-
Notifications
You must be signed in to change notification settings - Fork 475
Description
Summary
The variable-length edge (VLE) expansion algorithm used for patterns like [*1..3] exhibits O(n^k) time complexity because it does not perform cycle detection or deduplication during recursive expansion. On graphs with cycles (which are common in real-world data), this causes exponential path explosion.
Reproduction
Setup: 100K nodes with edges forming natural cycles.
-- VLE query: find all nodes reachable within 1-3 hops
SELECT * FROM cypher('benchmark', $$
MATCH (n:Node {bench_id: 42})-[*1..3]->(m)
RETURN count(m)
$$) AS (cnt agtype);On graphs with cycles, the expansion visits the same nodes exponentially many times because UNION ALL semantics are used internally (no deduplication).
Performance Data
Benchmark W06 (variable-length edge traversal):
| Approach | 10K scale | 100K scale |
|---|---|---|
| Cypher VLE (before SDK workaround) | ~23ms | ~23ms |
| Recursive CTE with UNION (dedup) | 0.08ms | 0.34ms |
The SDK workaround uses a recursive CTE with UNION (not UNION ALL) which provides implicit cycle detection through set deduplication, preventing exponential blowup:
WITH RECURSIVE vle AS (
SELECT e.end_id AS node_id, 1 AS depth
FROM benchmark."EDGE" e
WHERE e.start_id = (SELECT id FROM benchmark."Node" WHERE _bench_id = 42)
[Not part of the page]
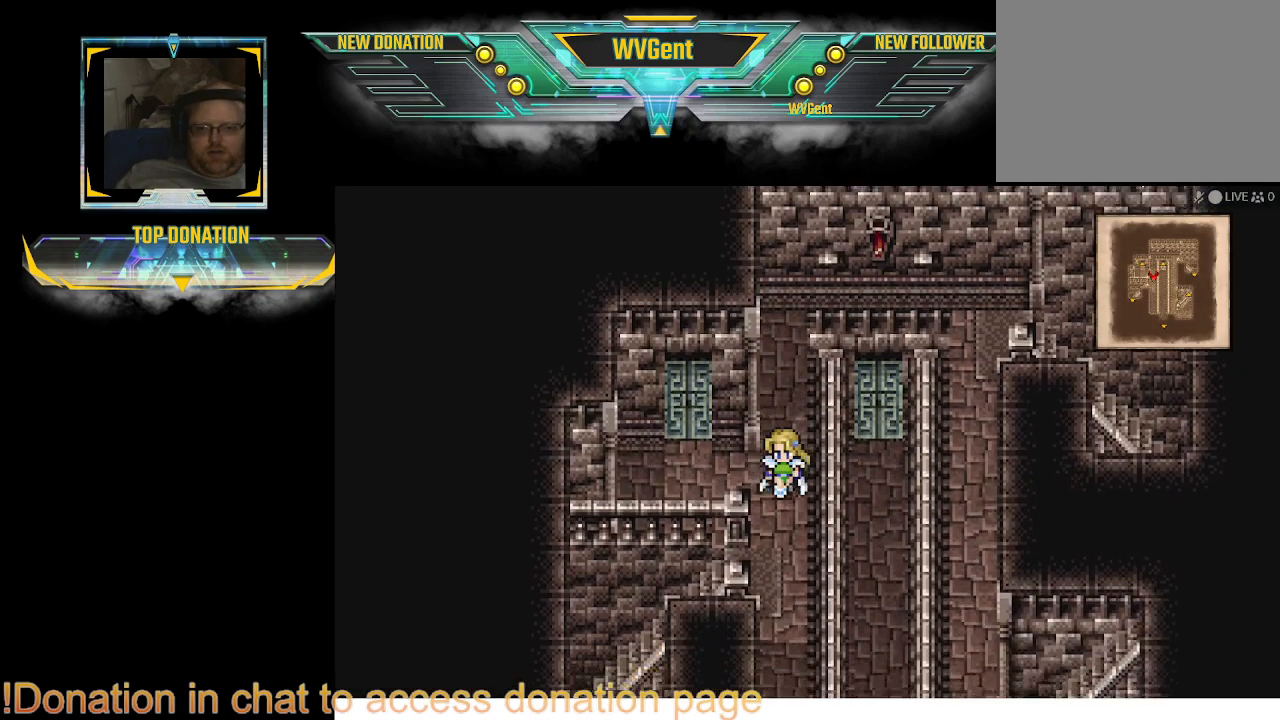
{"buttons": ["CIRCLE"], "left_stick": "up-left", "right_stick": "center", "events": [[267, "left_stick", "left"], [333, "left_stick", "up-left"]]}
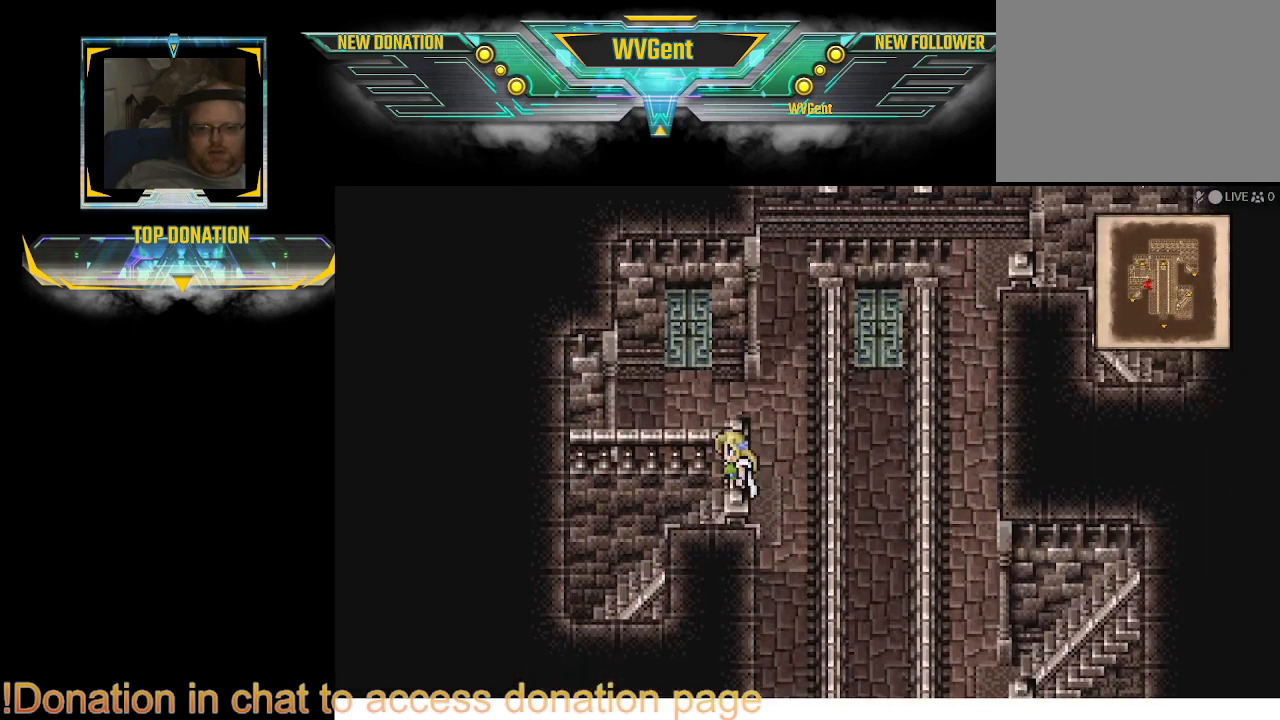
{"buttons": ["CIRCLE"], "left_stick": "center", "right_stick": "center", "events": [[67, "left_stick", "left"], [333, "left_stick", "center"]]}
UNION -- implicit dedup = cycle detection
SELECT e.end_id, v.depth + 1
FROM vle v
JOIN benchmark."EDGE" e ON e.start_id = v.node_id
WHERE v.depth < 3
)
SELECT count(*) FROM vle WHERE depth >= 1;Suggested Fix
Add a visited-node set to the VLE expansion in the executor. When expanding [*min..max], track which (node_id, depth) pairs have already been explored and skip duplicates. This is equivalent to using UNION instead of UNION ALL in the recursive expansion.
Environment
- PostgreSQL 18.2
- Apache AGE 1.7.0 (built from source, branch
release/PG18/1.7.0) - 32-core, 64GB RAM, Linux 6.17